Mage.space - Mage.space is a fully featured interface with a host of advanced settings. Images can be generated for free (with an account), but more in-depth control requires a paid subscription.
Nightcafe - Nightcafe Studio is a popular AI art generator with a large community of followers, offering a range of options for free, or for earnable credits.
Dall-E 2 - One of the first image generator tools, now overtaken a little in terms of functionality and image quality. Users get 15 free generation credits per month.
Midjourney - Not technically a Stable Diffusion implementation - slightly different technology, doing the same thing! Midjourney produces extremely distinctive images and has a huge following.

An example of Midjourney generated artworks.

I now have an interface (or have chosen a Generation Service)! What are “models”?

Checkpoints, also known as “weights” or “models” are part of the brains which produce our images. Each model can produce a different style of image, or a particular theme or subject.

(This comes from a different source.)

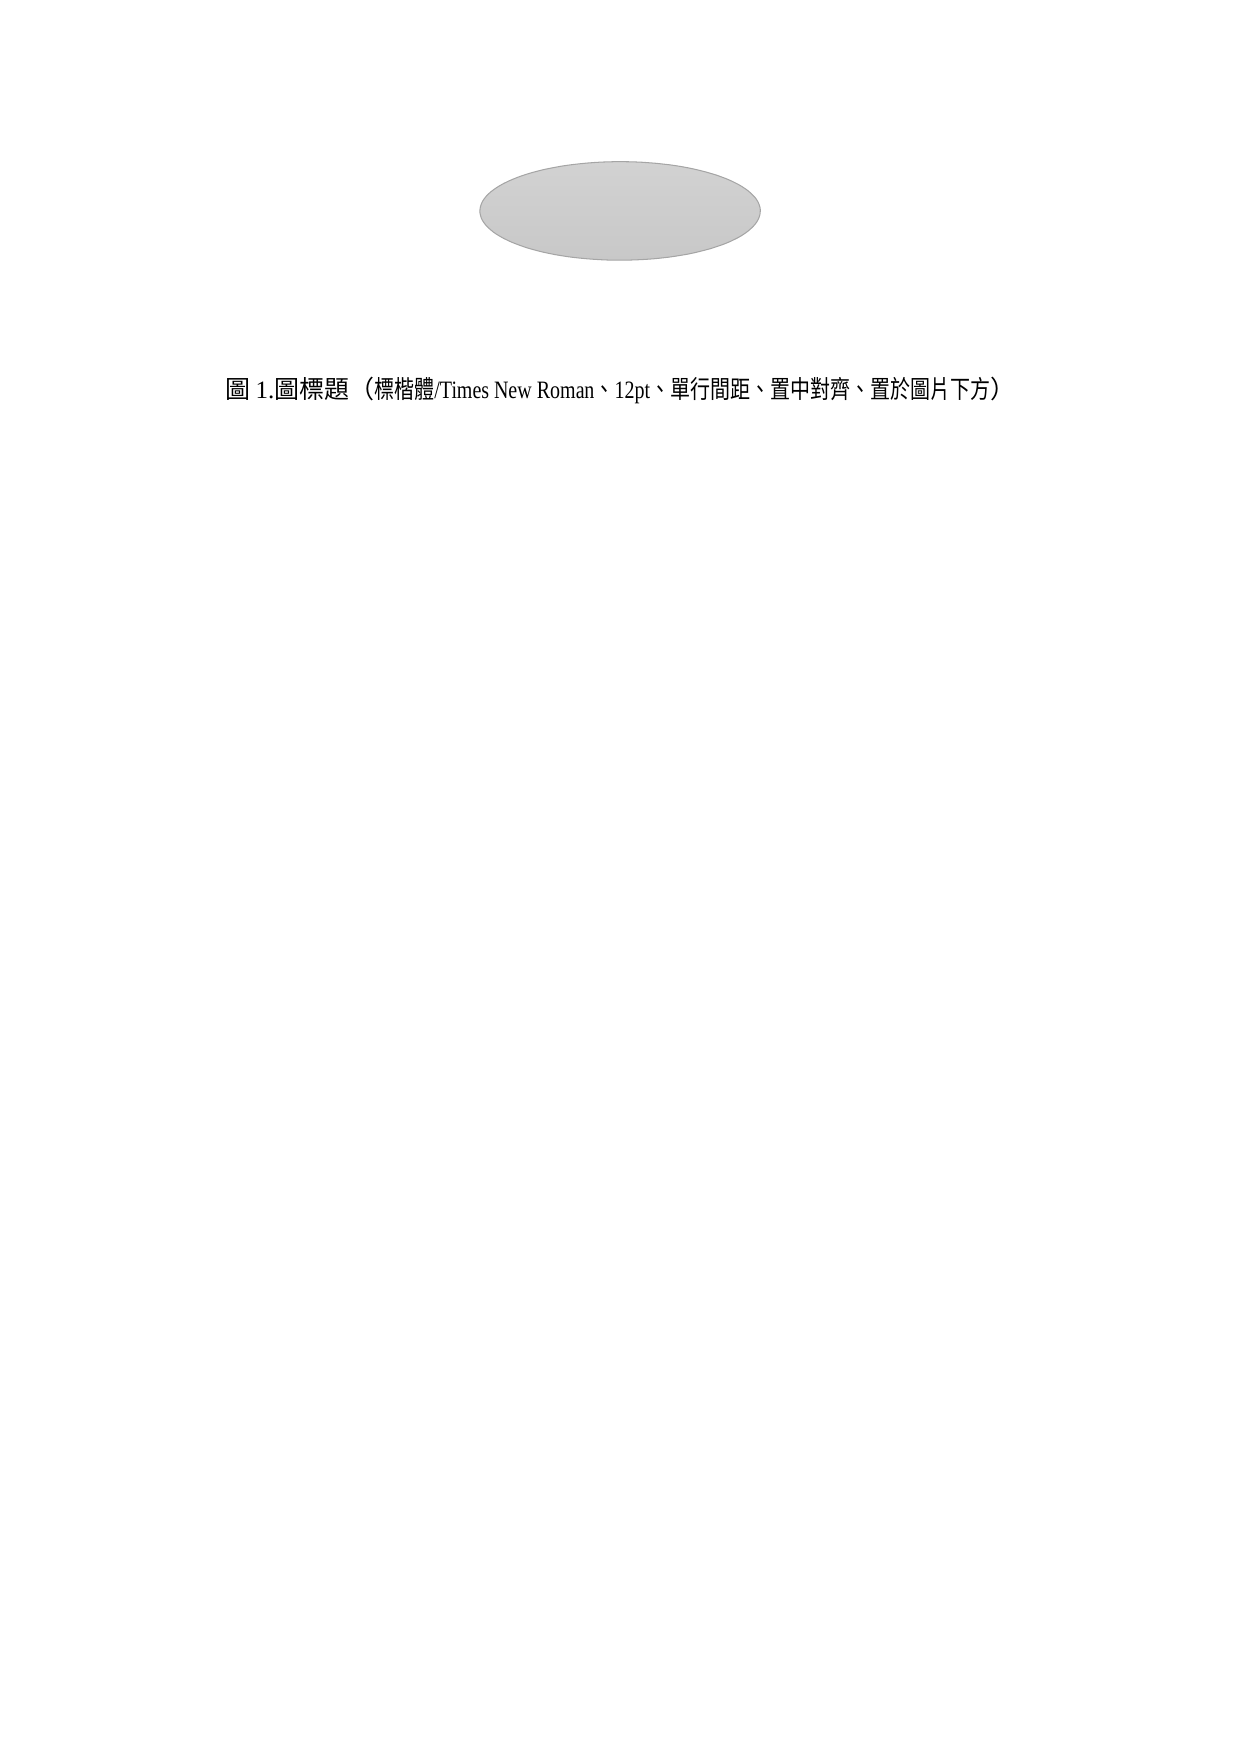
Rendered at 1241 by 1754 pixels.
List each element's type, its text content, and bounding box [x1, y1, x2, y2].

text 圖1.圖標題（標楷體/Times New Roman、12pt、單行間距、置中對齊、置於圖片下方） [187, 346, 1053, 408]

Some are “multi-use” and can produce a mix of portrait, realistic, and anime (for example), and others are more focused, only reproducing one particular style of subject.

Models come in two file types. It’s important to know the distinction if running a local Stable Diffusion interface, as there are security implications.

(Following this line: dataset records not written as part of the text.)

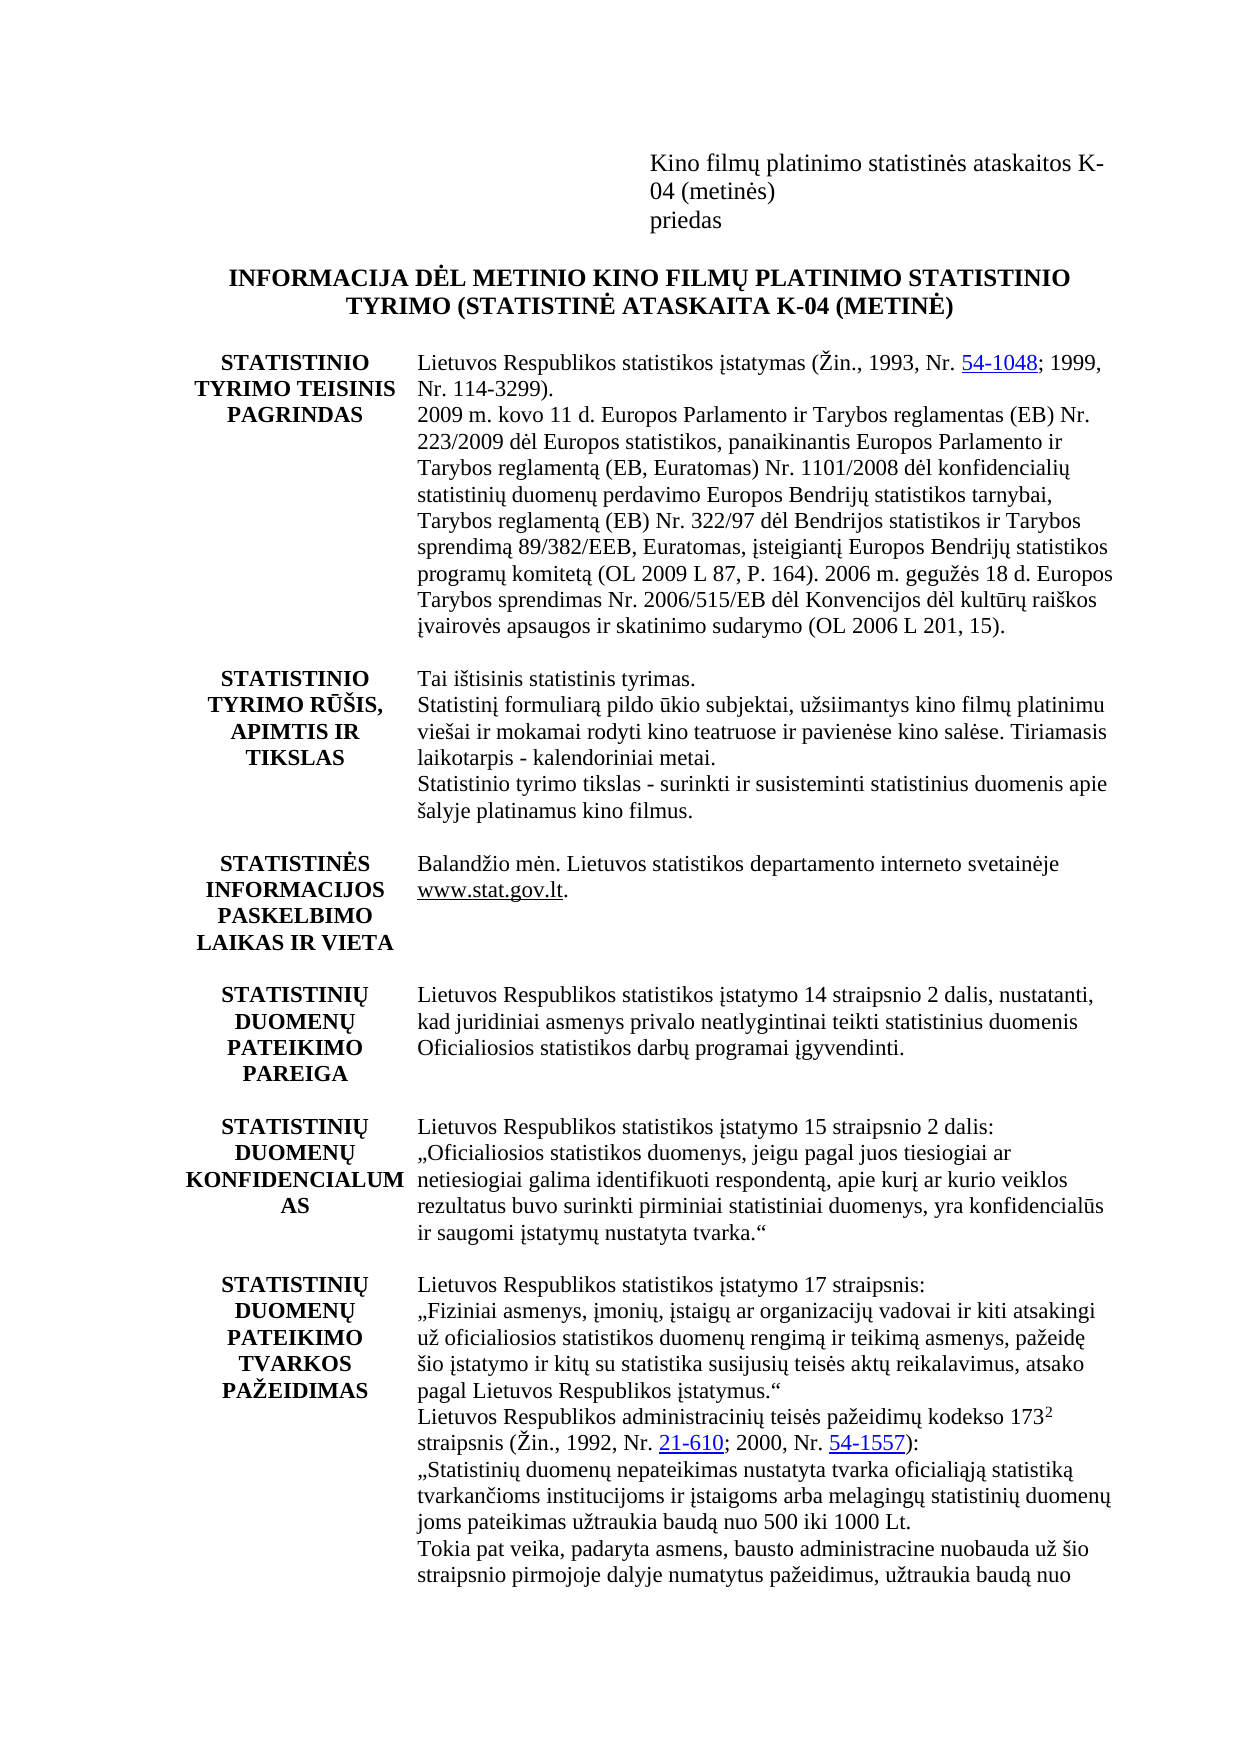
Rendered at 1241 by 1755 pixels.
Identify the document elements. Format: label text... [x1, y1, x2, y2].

table_header STATISTINIO TYRIMO TEISINIS PAGRINDAS [177, 349, 413, 665]
table_cell STATISTINĖS INFORMACIJOS PASKELBIMO LAIKAS IR VIETA [177, 850, 413, 981]
table_cell Tai ištisinis statistinis tyrimas. Statistinį formuliarą pildo ūkio subjektai, užsiimantys kino filmų platinimu viešai ir mokamai rodyti kino teatruose ir pavienėse kino salėse. Tiriamasis laikotarpis - kalendoriniai metai. Statistinio tyrimo tikslas - surinkti ir susisteminti statistinius duomenis apie šalyje platinamus kino filmus. [413, 665, 1122, 849]
table_cell STATISTINIO TYRIMO RŪŠIS, APIMTIS IR TIKSLAS [177, 665, 413, 849]
table_header Lietuvos Respublikos statistikos įstatymas (Žin., 1993, Nr. 54-1048; 1999, Nr. 114-3299). 2009 m. kovo 11 d. Europos Parlamento ir Tarybos reglamentas (EB) Nr. 223/2009 dėl Europos statistikos, panaikinantis Europos Parlamento ir Tarybos reglamentą (EB, Euratomas) Nr. 1101/2008 dėl konfidencialių statistinių duomenų perdavimo Europos Bendrijų statistikos tarnybai, Tarybos reglamentą (EB) Nr. 322/97 dėl Bendrijos statistikos ir Tarybos sprendimą 89/382/EEB, Euratomas, įsteigiantį Europos Bendrijų statistikos programų komitetą (OL 2009 L 87, P. 164). 2006 m. gegužės 18 d. Europos Tarybos sprendimas Nr. 2006/515/EB dėl Konvencijos dėl kultūrų raiškos įvairovės apsaugos ir skatinimo sudarymo (OL 2006 L 201, 15). [413, 349, 1122, 665]
text priedas [649, 205, 1122, 234]
table_cell STATISTINIŲ DUOMENŲ PATEIKIMO PAREIGA [177, 981, 413, 1113]
table_cell STATISTINIŲ DUOMENŲ KONFIDENCIALUMAS [177, 1113, 413, 1271]
table_cell STATISTINIŲ DUOMENŲ PATEIKIMO TVARKOS PAŽEIDIMAS [177, 1271, 413, 1587]
table_cell Lietuvos Respublikos statistikos įstatymo 15 straipsnio 2 dalis: „Oficialiosios statistikos duomenys, jeigu pagal juos tiesiogiai ar netiesiogiai galima identifikuoti respondentą, apie kurį ar kurio veiklos rezultatus buvo surinkti pirminiai statistiniai duomenys, yra konfidencialūs ir saugomi įstatymų nustatyta tvarka.“ [413, 1113, 1122, 1271]
text INFORMACIJA DĖL METINIO KINO FILMŲ PLATINIMO STATISTINIO TYRIMO (STATISTINĖ ATASKAITA K-04 (METINĖ) [177, 263, 1122, 320]
table_cell Balandžio mėn. Lietuvos statistikos departamento interneto svetainėje www.stat.gov.lt. [413, 850, 1122, 981]
text Kino filmų platinimo statistinės ataskaitos K-04 (metinės) [649, 148, 1122, 205]
table_cell Lietuvos Respublikos statistikos įstatymo 17 straipsnis: „Fiziniai asmenys, įmonių, įstaigų ar organizacijų vadovai ir kiti atsakingi už oficialiosios statistikos duomenų rengimą ir teikimą asmenys, pažeidę šio įstatymo ir kitų su statistika susijusių teisės aktų reikalavimus, atsako pagal Lietuvos Respublikos įstatymus.“ Lietuvos Respublikos administracinių teisės pažeidimų kodekso 1732 straipsnis (Žin., 1992, Nr. 21-610; 2000, Nr. 54-1557): „Statistinių duomenų nepateikimas nustatyta tvarka oficialiąją statistiką tvarkančioms institucijoms ir įstaigoms arba melagingų statistinių duomenų joms pateikimas užtraukia baudą nuo 500 iki 1000 Lt. Tokia pat veika, padaryta asmens, bausto administracine nuobauda už šio straipsnio pirmojoje dalyje numatytus pažeidimus, užtraukia baudą nuo [413, 1271, 1122, 1587]
table_cell Lietuvos Respublikos statistikos įstatymo 14 straipsnio 2 dalis, nustatanti, kad juridiniai asmenys privalo neatlygintinai teikti statistinius duomenis Oficialiosios statistikos darbų programai įgyvendinti. [413, 981, 1122, 1113]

Pickletensor (.ckpt extension) models may contain and execute malicious code when downloaded and used. Many websites, including Civitai, have “pickle scanners” which attempt to scan for malicious content. However, it’s safer to download Safetensor (.safetensor) models when available. This file type cannot contain any malicious code and is inherently safe to download.

Note that if using a Generation Service you will only be able to use the models they provide. Some services provide access to some of the most popular models while others use their own custom models. It depends on the service.

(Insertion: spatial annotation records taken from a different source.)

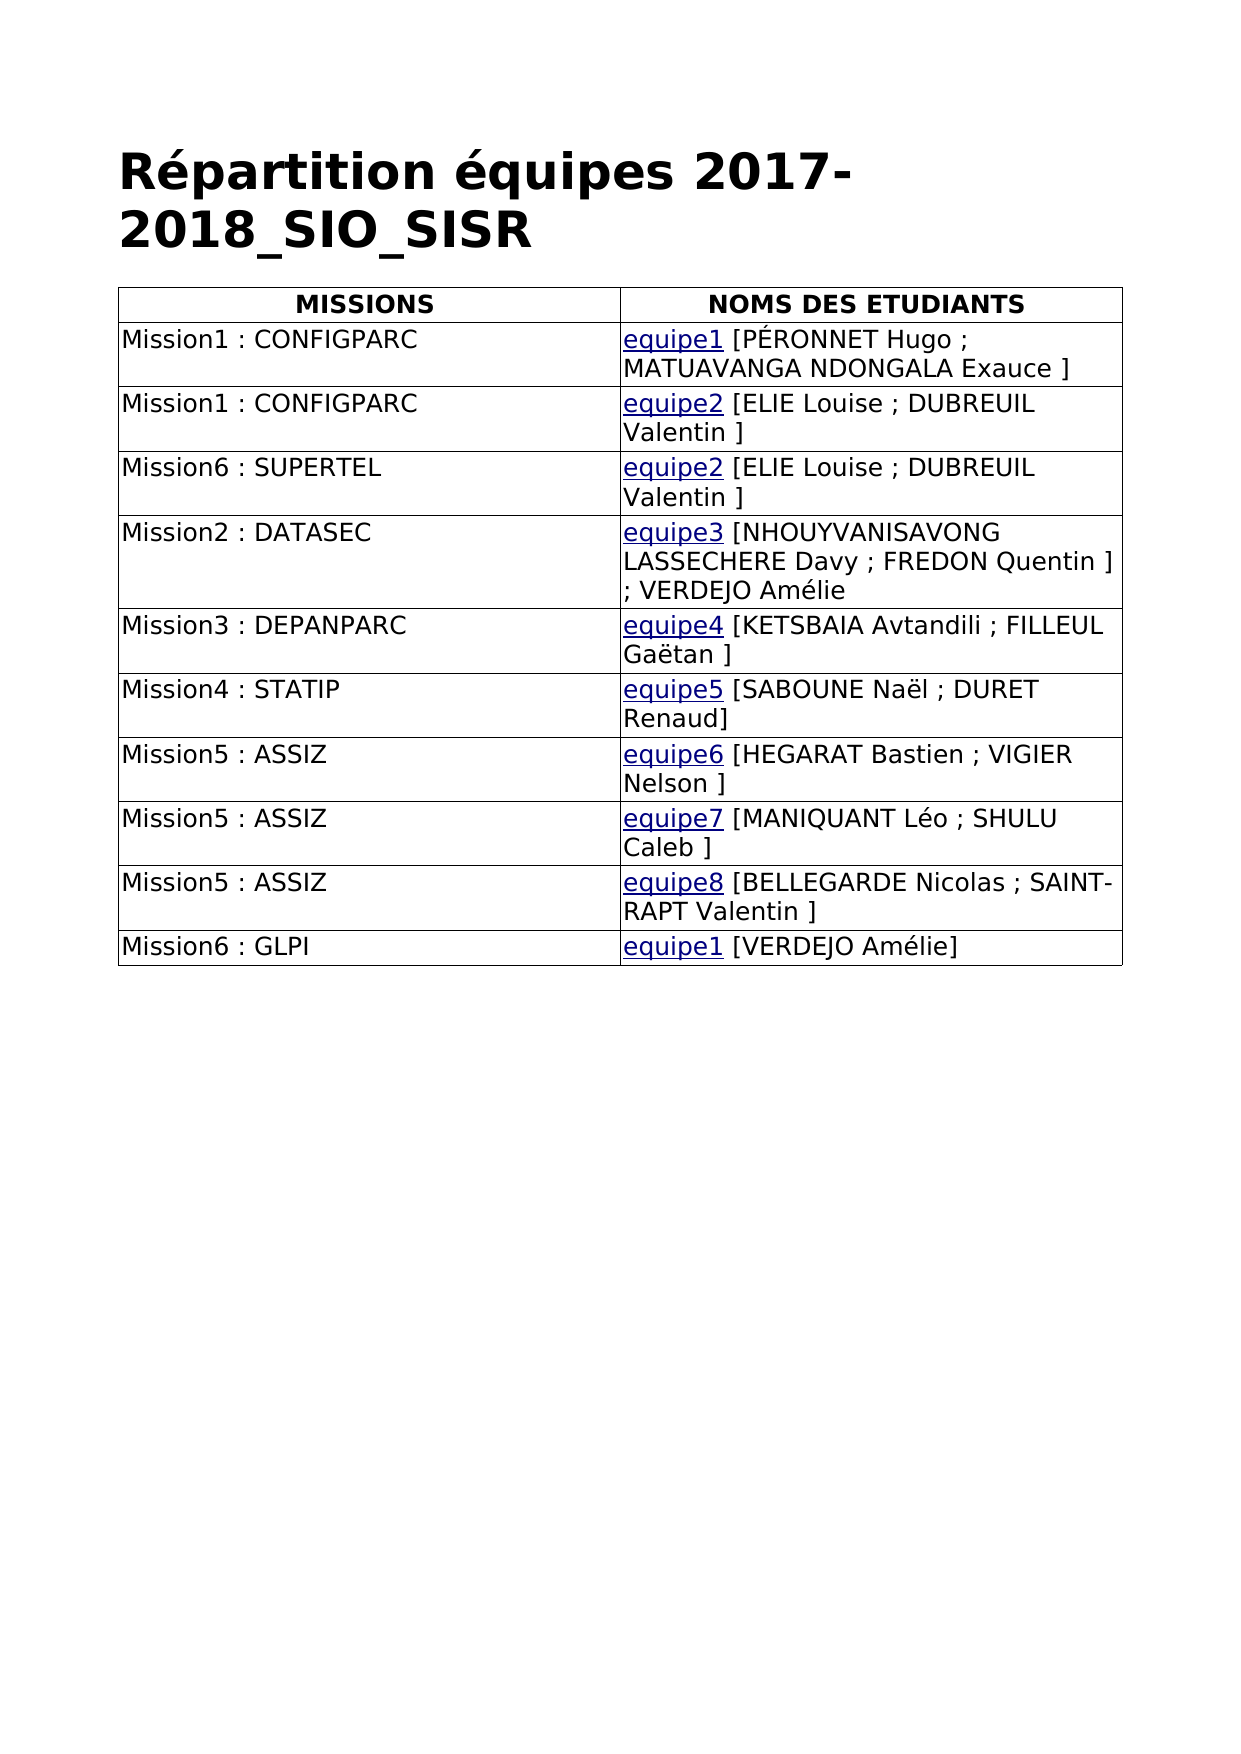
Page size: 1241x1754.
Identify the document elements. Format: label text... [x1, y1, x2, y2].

table_header NOMS DES ETUDIANTS [621, 288, 1122, 322]
table_cell equipe3 [NHOUYVANISAVONG LASSECHERE Davy ; FREDON Quentin ] ; VERDEJO Amélie [621, 516, 1122, 608]
subtitle Répartition équipes 2017-2018_SIO_SISR [118, 143, 1122, 259]
table_cell equipe6 [HEGARAT Bastien ; VIGIER Nelson ] [621, 738, 1122, 801]
table_cell Mission6 : GLPI [119, 931, 620, 965]
table_cell Mission5 : ASSIZ [119, 866, 620, 929]
table_cell equipe2 [ELIE Louise ; DUBREUIL Valentin ] [621, 452, 1122, 515]
table_cell equipe4 [KETSBAIA Avtandili ; FILLEUL Gaëtan ] [621, 609, 1122, 672]
table_cell Mission1 : CONFIGPARC [119, 323, 620, 386]
table_cell equipe8 [BELLEGARDE Nicolas ; SAINT-RAPT Valentin ] [621, 866, 1122, 929]
table_cell Mission4 : STATIP [119, 674, 620, 737]
table_cell Mission5 : ASSIZ [119, 738, 620, 801]
table_header MISSIONS [119, 288, 620, 322]
table_cell Mission3 : DEPANPARC [119, 609, 620, 672]
table_cell equipe1 [VERDEJO Amélie] [621, 931, 1122, 965]
table_cell equipe1 [PÉRONNET Hugo ; MATUAVANGA NDONGALA Exauce ] [621, 323, 1122, 386]
table_cell equipe2 [ELIE Louise ; DUBREUIL Valentin ] [621, 387, 1122, 451]
table_cell equipe5 [SABOUNE Naël ; DURET Renaud] [621, 674, 1122, 737]
table_cell Mission6 : SUPERTEL [119, 452, 620, 515]
table_cell Mission5 : ASSIZ [119, 802, 620, 865]
table_cell Mission2 : DATASEC [119, 516, 620, 608]
table_cell Mission1 : CONFIGPARC [119, 387, 620, 451]
table_cell equipe7 [MANIQUANT Léo ; SHULU Caleb ] [621, 802, 1122, 865]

Along with models there are many other files which can extend and enhance the images generated by the models, including LoRA, Textual Inversion, and Hypernetworks. We’ll look at those in a more in-depth guide.

Where do I get models?

Most stable diffusion interfaces come with the default Stable Diffusion models, SD1.4 and/or SD1.5, possibly SD2.1 or SD2.2. These are the Stable Diffusion models from which most other custom models are derived and can produce good images, with the right prompting.

Custom models can be downloaded from the two main model-repositories;

Civitai - You are here! Civitai is the leading model repository for Stable Diffusion checkpoints, and other related tools. There are tens of thousands of models to choose from, across many categories; something for everyone!

Huggingface Model Hub - Huggingface has a wide variety of txt2img models, but finding models you’d like to try is often a challenge, as the interface is not the most user friendly for browsing.

Other Generative AI Services?

Generative AI is a huge field, with many applications. Some of the most popular and interesting tools right now are;

ChatGPT - Mentioned above, ChatGPT is what’s known as an LLM (Large Language Model), designed to provide conversational responses to input text, understand and answer questions, provide recommendations, generate content, and more. It can solve problems, write code - it’s extremely useful, and free (with limitations). The first local models for ChatGPT like LLMs are now appearing, and I will post a tutorial on my Patreon soon, covering their use.
Riffusion - Riffusion generates music from text prompts, rather than images! You can ask for your favorite style - or instrument - or ambient sounds, in any combination or beat, and get some really wonderful outputs. You can run Riffusion from the website, or alternatively, there is a way to run it locally from the Automatic1111 WebUI interface.